Who covers travel expenses for workers’ compensation treatment?
Travel expenses for workers’ compensation treatment should be covered by the employer through their insurance. The employee should not have to pay out-of-pocket expenses for travel to and from treatment. Travel should not be a barrier to injured workers receiving the treatment they need.
In addition, an individual cannot refuse reasonable medical treatment and rehabilitation services. For that reason, the employer must also cover travel expenses for workers’ compensation treatment in order to allow injured workers to get the coverage they need.
Ensuring payment for workers’ compensation in Georgia
Even though it is the employer who pays for workers’ compensation in Georgia, there are still some requirements and responsibilities that the employee must follow to get paid. For starters, the injured worker must report their injury to their employer immediately. Waiting more than 30 days to report a work injury can prevent them from receiving benefits.
In addition, injured workers in Georgia may not refuse to take an alcohol or drug test after the injury. Refusing a reasonable drug or alcohol test creates a presumption that drugs or alcohol contributed to the accident.
Lost income (indemnity) benefits should begin after 7 days of missed work. If the worker loses more than 21 days on the job because of the injury, they will be retroactively paid for the first week of missed employment as well.
In addition to lost income and medical care, rehabilitation should also be included in order to help the individual reach maximum medical improvement or transition to new employment.
What to do if workers’ compensation is not paid in Georgia
If an employer refuses to pay workers’ compensation in Georgia, the worker may file an appeal. Generally, they must file their claim within 1 year of medical treatment—or within 2 years of the last weekly benefit payment they receive.

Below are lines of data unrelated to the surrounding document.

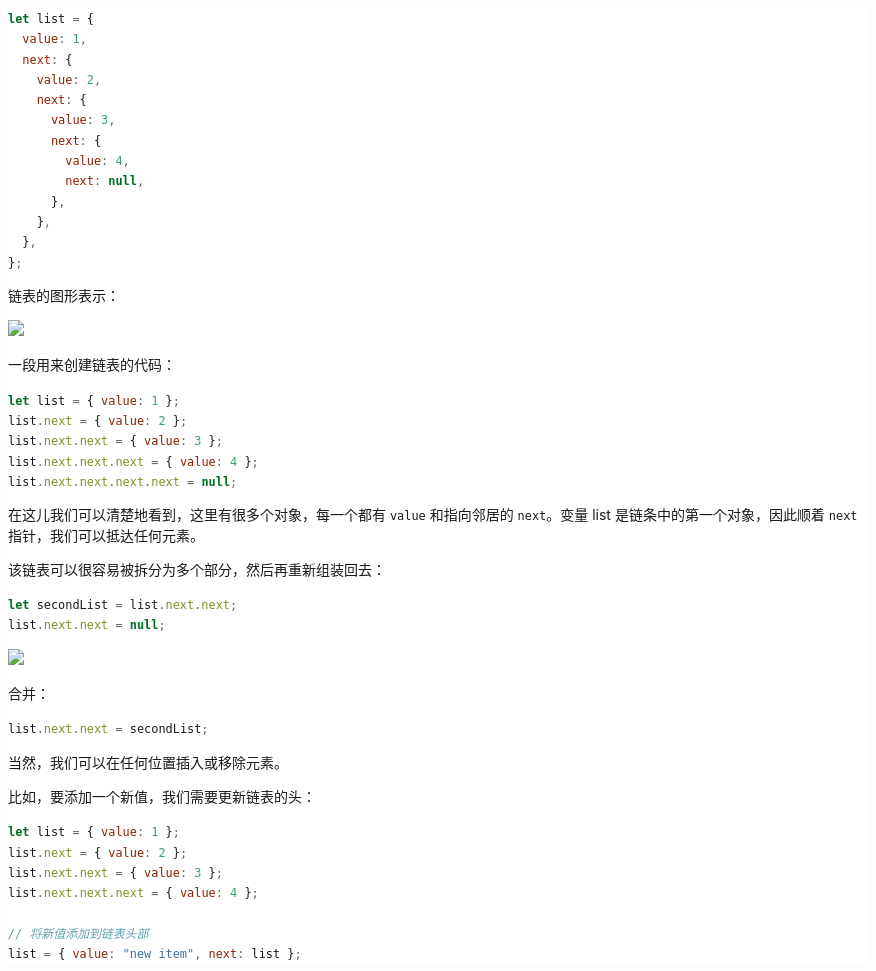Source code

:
```js
let list = {
  value: 1,
  next: {
    value: 2,
    next: {
      value: 3,
      next: {
        value: 4,
        next: null,
      },
    },
  },
};
```

链表的图形表示：

![](https://zh.javascript.info/article/recursion/linked-list.svg)

一段用来创建链表的代码：

```js
let list = { value: 1 };
list.next = { value: 2 };
list.next.next = { value: 3 };
list.next.next.next = { value: 4 };
list.next.next.next.next = null;
```

在这儿我们可以清楚地看到，这里有很多个对象，每一个都有 `value` 和指向邻居的 `next`。变量 list 是链条中的第一个对象，因此顺着 `next` 指针，我们可以抵达任何元素。

该链表可以很容易被拆分为多个部分，然后再重新组装回去：

```js
let secondList = list.next.next;
list.next.next = null;
```

![](https://zh.javascript.info/article/recursion/linked-list-split.svg)

合并：

```js
list.next.next = secondList;
```

当然，我们可以在任何位置插入或移除元素。

比如，要添加一个新值，我们需要更新链表的头：

```js
let list = { value: 1 };
list.next = { value: 2 };
list.next.next = { value: 3 };
list.next.next.next = { value: 4 };

// 将新值添加到链表头部
list = { value: "new item", next: list };
```
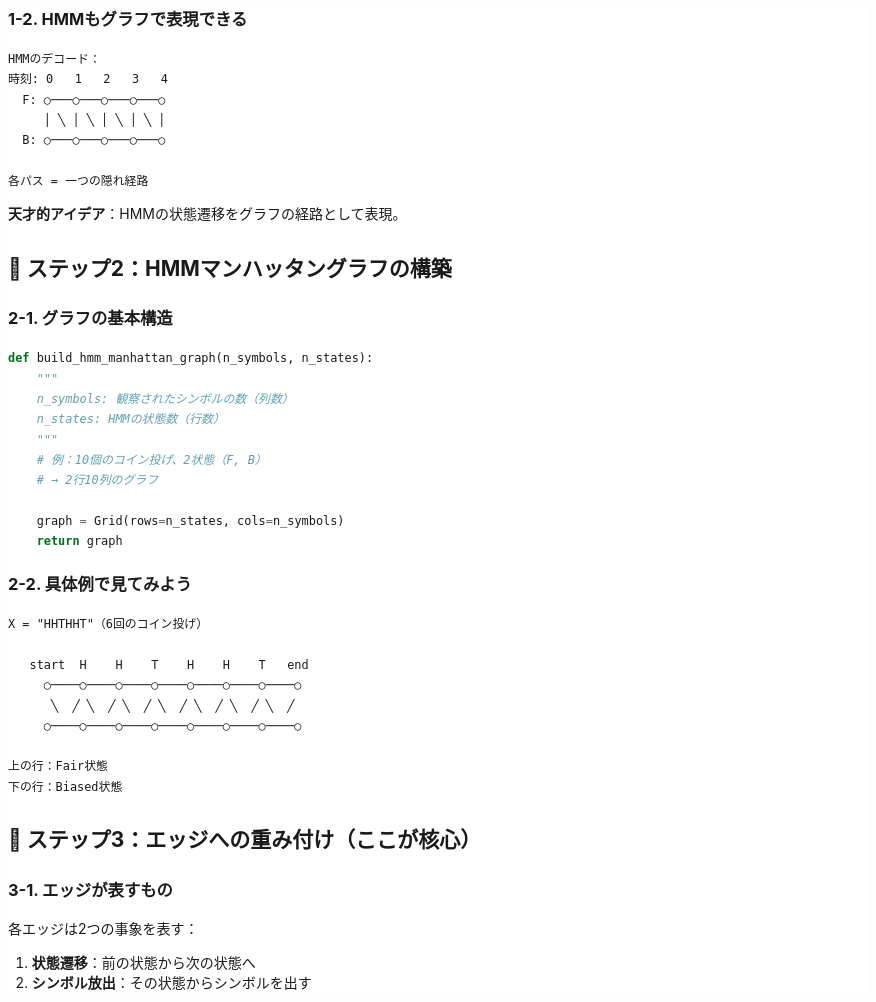 ### 1-2. HMMもグラフで表現できる

```
HMMのデコード：
時刻: 0   1   2   3   4
  F: ○───○───○───○───○
     │ ╲ │ ╲ │ ╲ │ ╲ │
  B: ○───○───○───○───○

各パス = 一つの隠れ経路
```

**天才的アイデア**：HMMの状態遷移をグラフの経路として表現。

## 📖 ステップ2：HMMマンハッタングラフの構築

### 2-1. グラフの基本構造

```python
def build_hmm_manhattan_graph(n_symbols, n_states):
    """
    n_symbols: 観察されたシンボルの数（列数）
    n_states: HMMの状態数（行数）
    """
    # 例：10個のコイン投げ、2状態（F, B）
    # → 2行10列のグラフ

    graph = Grid(rows=n_states, cols=n_symbols)
    return graph
```

### 2-2. 具体例で見てみよう

```
X = "HHTHHT"（6回のコイン投げ）

   start  H    H    T    H    H    T   end
     ○────○────○────○────○────○────○────○
      ╲  ╱ ╲  ╱ ╲  ╱ ╲  ╱ ╲  ╱ ╲  ╱ ╲  ╱
     ○────○────○────○────○────○────○────○

上の行：Fair状態
下の行：Biased状態
```

## 📖 ステップ3：エッジへの重み付け（ここが核心）

### 3-1. エッジが表すもの

各エッジは2つの事象を表す：

1. **状態遷移**：前の状態から次の状態へ
2. **シンボル放出**：その状態からシンボルを出す
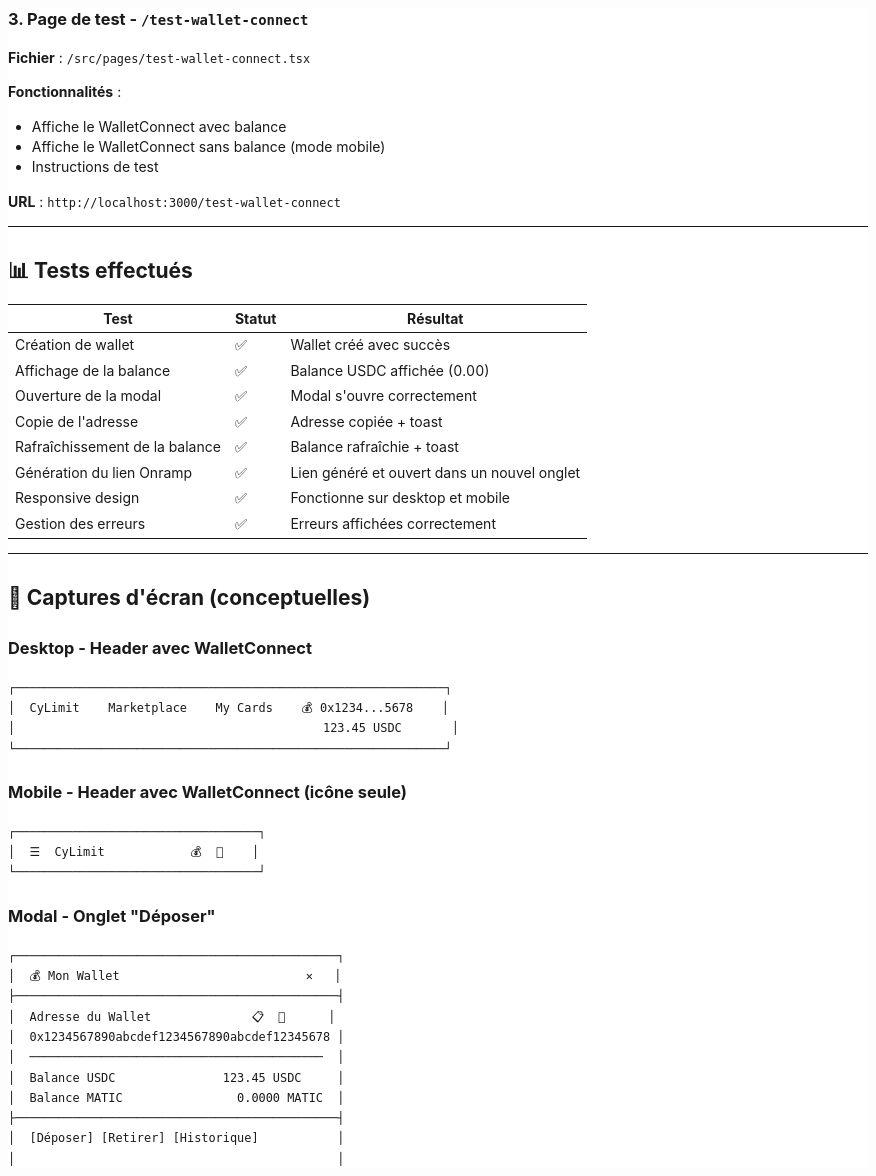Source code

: 
### 3. **Page de test** - `/test-wallet-connect`

**Fichier** : `/src/pages/test-wallet-connect.tsx`

**Fonctionnalités** :
- Affiche le WalletConnect avec balance
- Affiche le WalletConnect sans balance (mode mobile)
- Instructions de test

**URL** : `http://localhost:3000/test-wallet-connect`

---

## 📊 Tests effectués

| Test | Statut | Résultat |
|------|--------|----------|
| Création de wallet | ✅ | Wallet créé avec succès |
| Affichage de la balance | ✅ | Balance USDC affichée (0.00) |
| Ouverture de la modal | ✅ | Modal s'ouvre correctement |
| Copie de l'adresse | ✅ | Adresse copiée + toast |
| Rafraîchissement de la balance | ✅ | Balance rafraîchie + toast |
| Génération du lien Onramp | ✅ | Lien généré et ouvert dans un nouvel onglet |
| Responsive design | ✅ | Fonctionne sur desktop et mobile |
| Gestion des erreurs | ✅ | Erreurs affichées correctement |

---

## 🎨 Captures d'écran (conceptuelles)

### Desktop - Header avec WalletConnect
```
┌────────────────────────────────────────────────────────────┐
│  CyLimit    Marketplace    My Cards    💰 0x1234...5678    │
│                                           123.45 USDC       │
└────────────────────────────────────────────────────────────┘
```

### Mobile - Header avec WalletConnect (icône seule)
```
┌──────────────────────────────────┐
│  ☰  CyLimit            💰  👤    │
└──────────────────────────────────┘
```

### Modal - Onglet "Déposer"
```
┌─────────────────────────────────────────────┐
│  💰 Mon Wallet                          ✕   │
├─────────────────────────────────────────────┤
│  Adresse du Wallet              📋  🔄      │
│  0x1234567890abcdef1234567890abcdef12345678 │
│  ─────────────────────────────────────────  │
│  Balance USDC               123.45 USDC     │
│  Balance MATIC                0.0000 MATIC  │
├─────────────────────────────────────────────┤
│  [Déposer] [Retirer] [Historique]           │
│                                             │
```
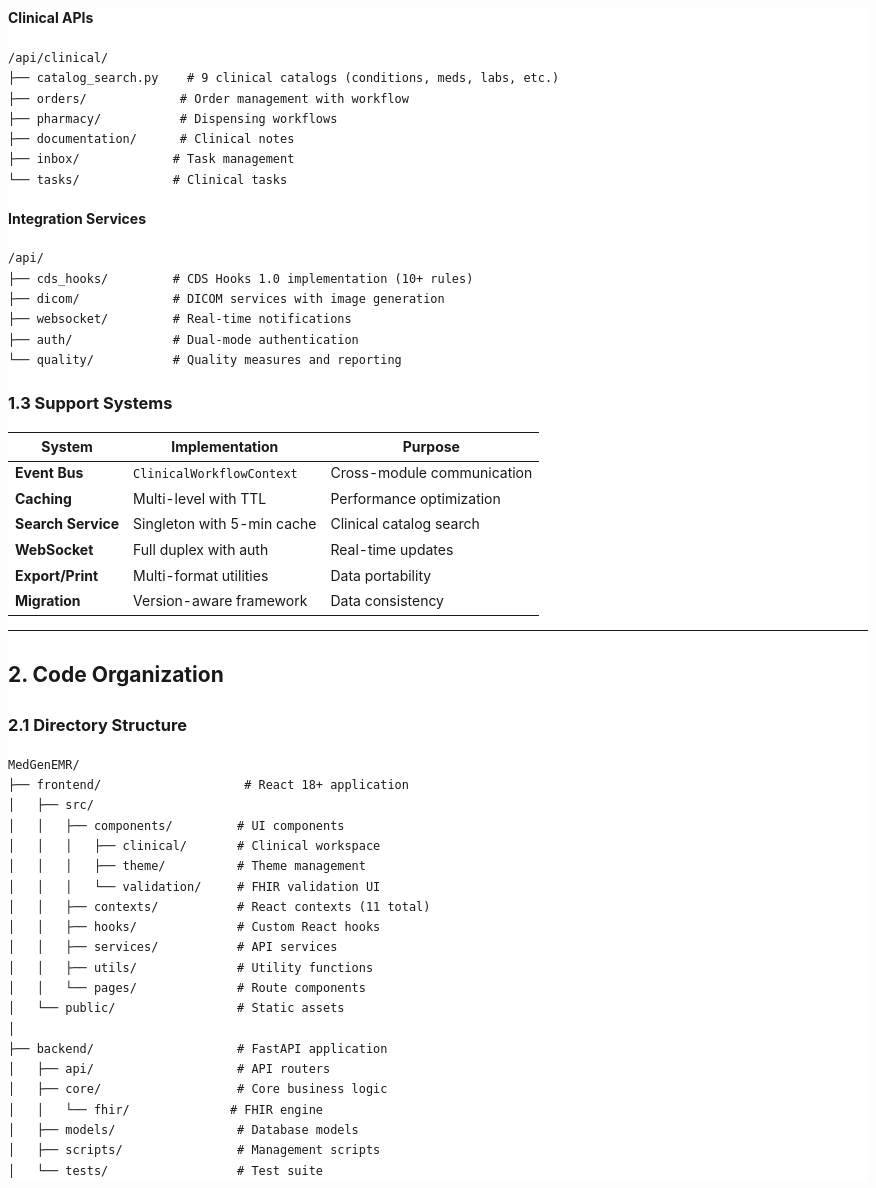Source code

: #### Clinical APIs
```
/api/clinical/
├── catalog_search.py    # 9 clinical catalogs (conditions, meds, labs, etc.)
├── orders/             # Order management with workflow
├── pharmacy/           # Dispensing workflows
├── documentation/      # Clinical notes
├── inbox/             # Task management
└── tasks/             # Clinical tasks
```

#### Integration Services
```
/api/
├── cds_hooks/         # CDS Hooks 1.0 implementation (10+ rules)
├── dicom/             # DICOM services with image generation
├── websocket/         # Real-time notifications
├── auth/              # Dual-mode authentication
└── quality/           # Quality measures and reporting
```

### 1.3 Support Systems

| System | Implementation | Purpose |
|--------|---------------|---------|
| **Event Bus** | `ClinicalWorkflowContext` | Cross-module communication |
| **Caching** | Multi-level with TTL | Performance optimization |
| **Search Service** | Singleton with 5-min cache | Clinical catalog search |
| **WebSocket** | Full duplex with auth | Real-time updates |
| **Export/Print** | Multi-format utilities | Data portability |
| **Migration** | Version-aware framework | Data consistency |

---

## 2. Code Organization

### 2.1 Directory Structure

```
MedGenEMR/
├── frontend/                    # React 18+ application
│   ├── src/
│   │   ├── components/         # UI components
│   │   │   ├── clinical/       # Clinical workspace
│   │   │   ├── theme/          # Theme management
│   │   │   └── validation/     # FHIR validation UI
│   │   ├── contexts/           # React contexts (11 total)
│   │   ├── hooks/              # Custom React hooks
│   │   ├── services/           # API services
│   │   ├── utils/              # Utility functions
│   │   └── pages/              # Route components
│   └── public/                 # Static assets
│
├── backend/                    # FastAPI application
│   ├── api/                    # API routers
│   ├── core/                   # Core business logic
│   │   └── fhir/              # FHIR engine
│   ├── models/                 # Database models
│   ├── scripts/                # Management scripts
│   └── tests/                  # Test suite
```
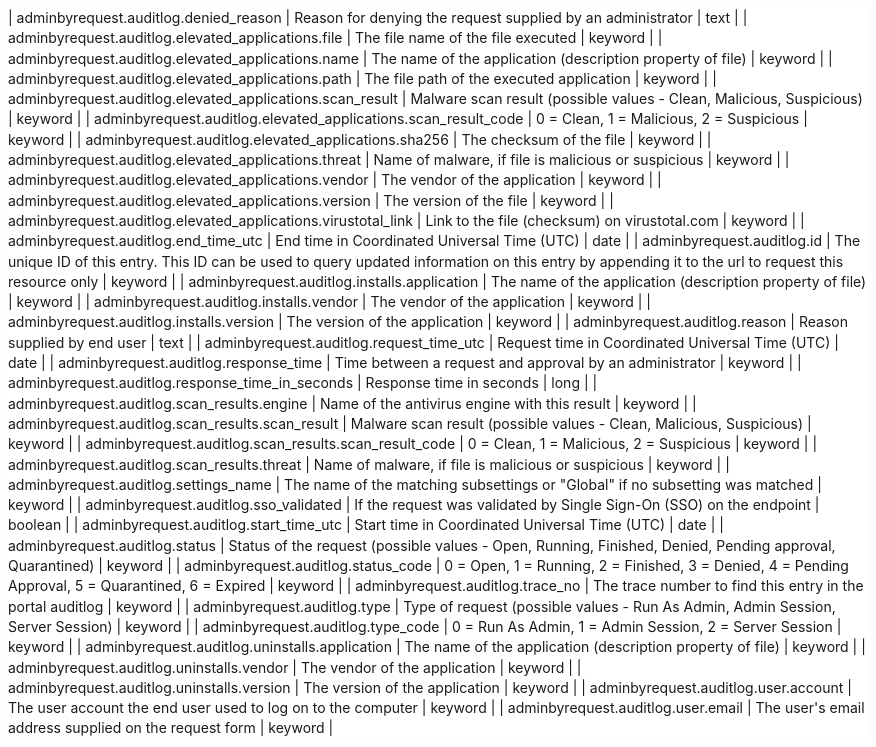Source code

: | adminbyrequest.auditlog.denied_reason | Reason for denying the request supplied by an administrator | text |
| adminbyrequest.auditlog.elevated_applications.file | The file name of the file executed | keyword |
| adminbyrequest.auditlog.elevated_applications.name | The name of the application (description property of file) | keyword |
| adminbyrequest.auditlog.elevated_applications.path | The file path of the executed application | keyword |
| adminbyrequest.auditlog.elevated_applications.scan_result | Malware scan result (possible values - Clean, Malicious, Suspicious) | keyword |
| adminbyrequest.auditlog.elevated_applications.scan_result_code | 0 = Clean, 1 = Malicious, 2 = Suspicious | keyword |
| adminbyrequest.auditlog.elevated_applications.sha256 | The checksum of the file | keyword |
| adminbyrequest.auditlog.elevated_applications.threat | Name of malware, if file is malicious or suspicious | keyword |
| adminbyrequest.auditlog.elevated_applications.vendor | The vendor of the application | keyword |
| adminbyrequest.auditlog.elevated_applications.version | The version of the file | keyword |
| adminbyrequest.auditlog.elevated_applications.virustotal_link | Link to the file (checksum) on virustotal.com | keyword |
| adminbyrequest.auditlog.end_time_utc | End time in Coordinated Universal Time (UTC) | date |
| adminbyrequest.auditlog.id | The unique ID of this entry. This ID can be used to query updated information on this entry by appending it to the url to request this resource only | keyword |
| adminbyrequest.auditlog.installs.application | The name of the application (description property of file) | keyword |
| adminbyrequest.auditlog.installs.vendor | The vendor of the application | keyword |
| adminbyrequest.auditlog.installs.version | The version of the application | keyword |
| adminbyrequest.auditlog.reason | Reason supplied by end user | text |
| adminbyrequest.auditlog.request_time_utc | Request time in Coordinated Universal Time (UTC) | date |
| adminbyrequest.auditlog.response_time | Time between a request and approval by an administrator | keyword |
| adminbyrequest.auditlog.response_time_in_seconds | Response time in seconds | long |
| adminbyrequest.auditlog.scan_results.engine | Name of the antivirus engine with this result | keyword |
| adminbyrequest.auditlog.scan_results.scan_result | Malware scan result (possible values - Clean, Malicious, Suspicious) | keyword |
| adminbyrequest.auditlog.scan_results.scan_result_code | 0 = Clean, 1 = Malicious, 2 = Suspicious | keyword |
| adminbyrequest.auditlog.scan_results.threat | Name of malware, if file is malicious or suspicious | keyword |
| adminbyrequest.auditlog.settings_name | The name of the matching subsettings or "Global" if no subsetting was matched | keyword |
| adminbyrequest.auditlog.sso_validated | If the request was validated by Single Sign-On (SSO) on the endpoint | boolean |
| adminbyrequest.auditlog.start_time_utc | Start time in Coordinated Universal Time (UTC) | date |
| adminbyrequest.auditlog.status | Status of the request (possible values - Open, Running, Finished, Denied, Pending approval, Quarantined) | keyword |
| adminbyrequest.auditlog.status_code | 0 = Open, 1 = Running, 2 = Finished, 3 = Denied, 4 = Pending Approval, 5 = Quarantined, 6 = Expired | keyword |
| adminbyrequest.auditlog.trace_no | The trace number to find this entry in the portal auditlog | keyword |
| adminbyrequest.auditlog.type | Type of request (possible values - Run As Admin, Admin Session, Server Session) | keyword |
| adminbyrequest.auditlog.type_code | 0 = Run As Admin, 1 = Admin Session, 2 = Server Session | keyword |
| adminbyrequest.auditlog.uninstalls.application | The name of the application (description property of file) | keyword |
| adminbyrequest.auditlog.uninstalls.vendor | The vendor of the application | keyword |
| adminbyrequest.auditlog.uninstalls.version | The version of the application | keyword |
| adminbyrequest.auditlog.user.account | The user account the end user used to log on to the computer | keyword |
| adminbyrequest.auditlog.user.email | The user's email address supplied on the request form | keyword |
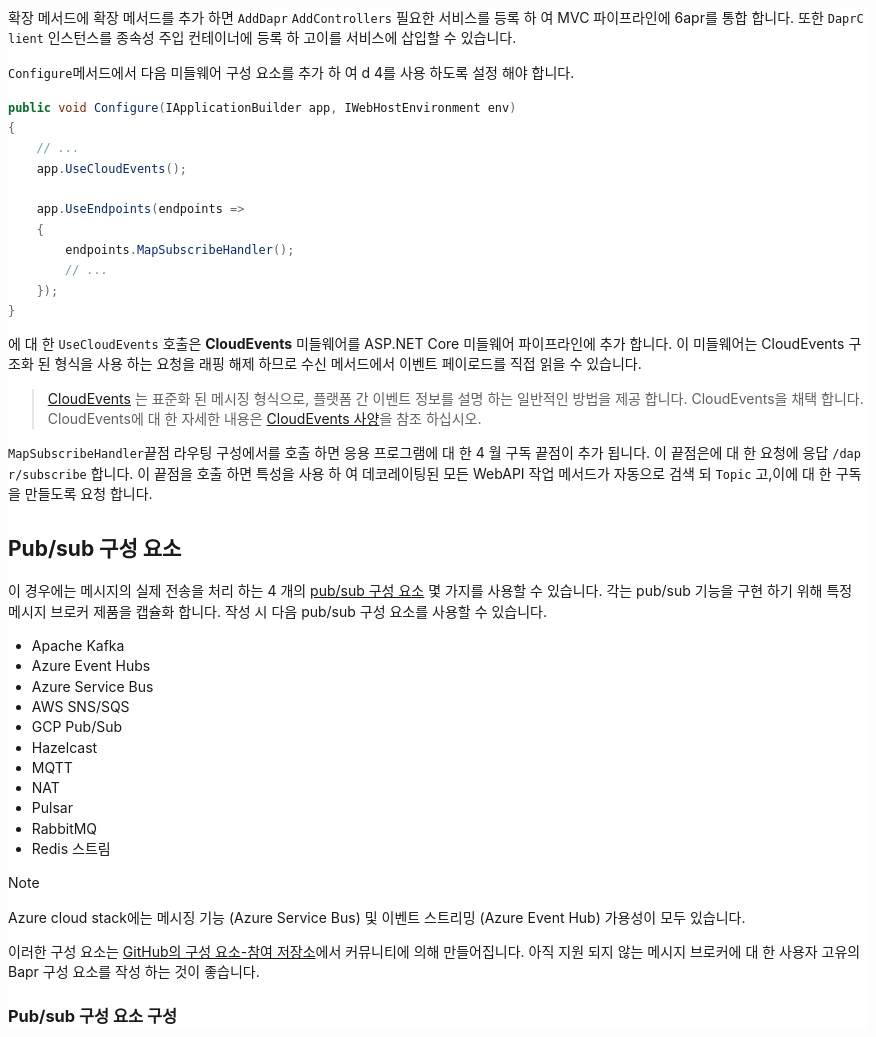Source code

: 확장 메서드에 확장 메서드를 추가 하면 `AddDapr` `AddControllers` 필요한 서비스를 등록 하 여 MVC 파이프라인에 6apr를 통합 합니다. 또한 `DaprClient` 인스턴스를 종속성 주입 컨테이너에 등록 하 고이를 서비스에 삽입할 수 있습니다.

`Configure`메서드에서 다음 미들웨어 구성 요소를 추가 하 여 d 4를 사용 하도록 설정 해야 합니다.

```csharp
public void Configure(IApplicationBuilder app, IWebHostEnvironment env)
{
    // ...
    app.UseCloudEvents();

    app.UseEndpoints(endpoints =>
    {
        endpoints.MapSubscribeHandler();
        // ...
    });
}
```

에 대 한 `UseCloudEvents` 호출은 **CloudEvents** 미들웨어를 ASP.NET Core 미들웨어 파이프라인에 추가 합니다. 이 미들웨어는 CloudEvents 구조화 된 형식을 사용 하는 요청을 래핑 해제 하므로 수신 메서드에서 이벤트 페이로드를 직접 읽을 수 있습니다.

> [CloudEvents](https://cloudevents.io/) 는 표준화 된 메시징 형식으로, 플랫폼 간 이벤트 정보를 설명 하는 일반적인 방법을 제공 합니다. CloudEvents을 채택 합니다. CloudEvents에 대 한 자세한 내용은 [CloudEvents 사양](https://github.com/cloudevents/spec/tree/v1.0)을 참조 하십시오.

`MapSubscribeHandler`끝점 라우팅 구성에서를 호출 하면 응용 프로그램에 대 한 4 월 구독 끝점이 추가 됩니다. 이 끝점은에 대 한 요청에 응답 `/dapr/subscribe` 합니다. 이 끝점을 호출 하면 특성을 사용 하 여 데코레이팅된 모든 WebAPI 작업 메서드가 자동으로 검색 되 `Topic` 고,이에 대 한 구독을 만들도록 요청 합니다.

## <a name="pubsub-components"></a>Pub/sub 구성 요소

이 경우에는 메시지의 실제 전송을 처리 하는 4 개의 [pub/sub 구성 요소](https://github.com/dapr/components-contrib/tree/master/pubsub) 몇 가지를 사용할 수 있습니다. 각는 pub/sub 기능을 구현 하기 위해 특정 메시지 브로커 제품을 캡슐화 합니다. 작성 시 다음 pub/sub 구성 요소를 사용할 수 있습니다.

- Apache Kafka
- Azure Event Hubs
- Azure Service Bus
- AWS SNS/SQS
- GCP Pub/Sub
- Hazelcast
- MQTT
- NAT
- Pulsar
- RabbitMQ
- Redis 스트림

> [!NOTE]
> Azure cloud stack에는 메시징 기능 (Azure Service Bus) 및 이벤트 스트리밍 (Azure Event Hub) 가용성이 모두 있습니다.

이러한 구성 요소는 [GitHub의 구성 요소-참여 저장소](https://github.com/dapr/components-contrib/tree/master/pubsub)에서 커뮤니티에 의해 만들어집니다. 아직 지원 되지 않는 메시지 브로커에 대 한 사용자 고유의 Bapr 구성 요소를 작성 하는 것이 좋습니다.

### <a name="configure-pubsub-components"></a>Pub/sub 구성 요소 구성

Receiving workers’ compensation in Georgia begins with understanding that the employer pays for workers’ compensation. It does not come out of a workers’ check and there are no co-pays or premiums for the worker to pay. But to receive benefits, the worker must first report the accident and accept reasonable medical care.
Don’t stake your compensation on the word of your employer or their insurance company. Make no mistake that both parties benefit when injured workers don’t fully understand their rights under Georgia law.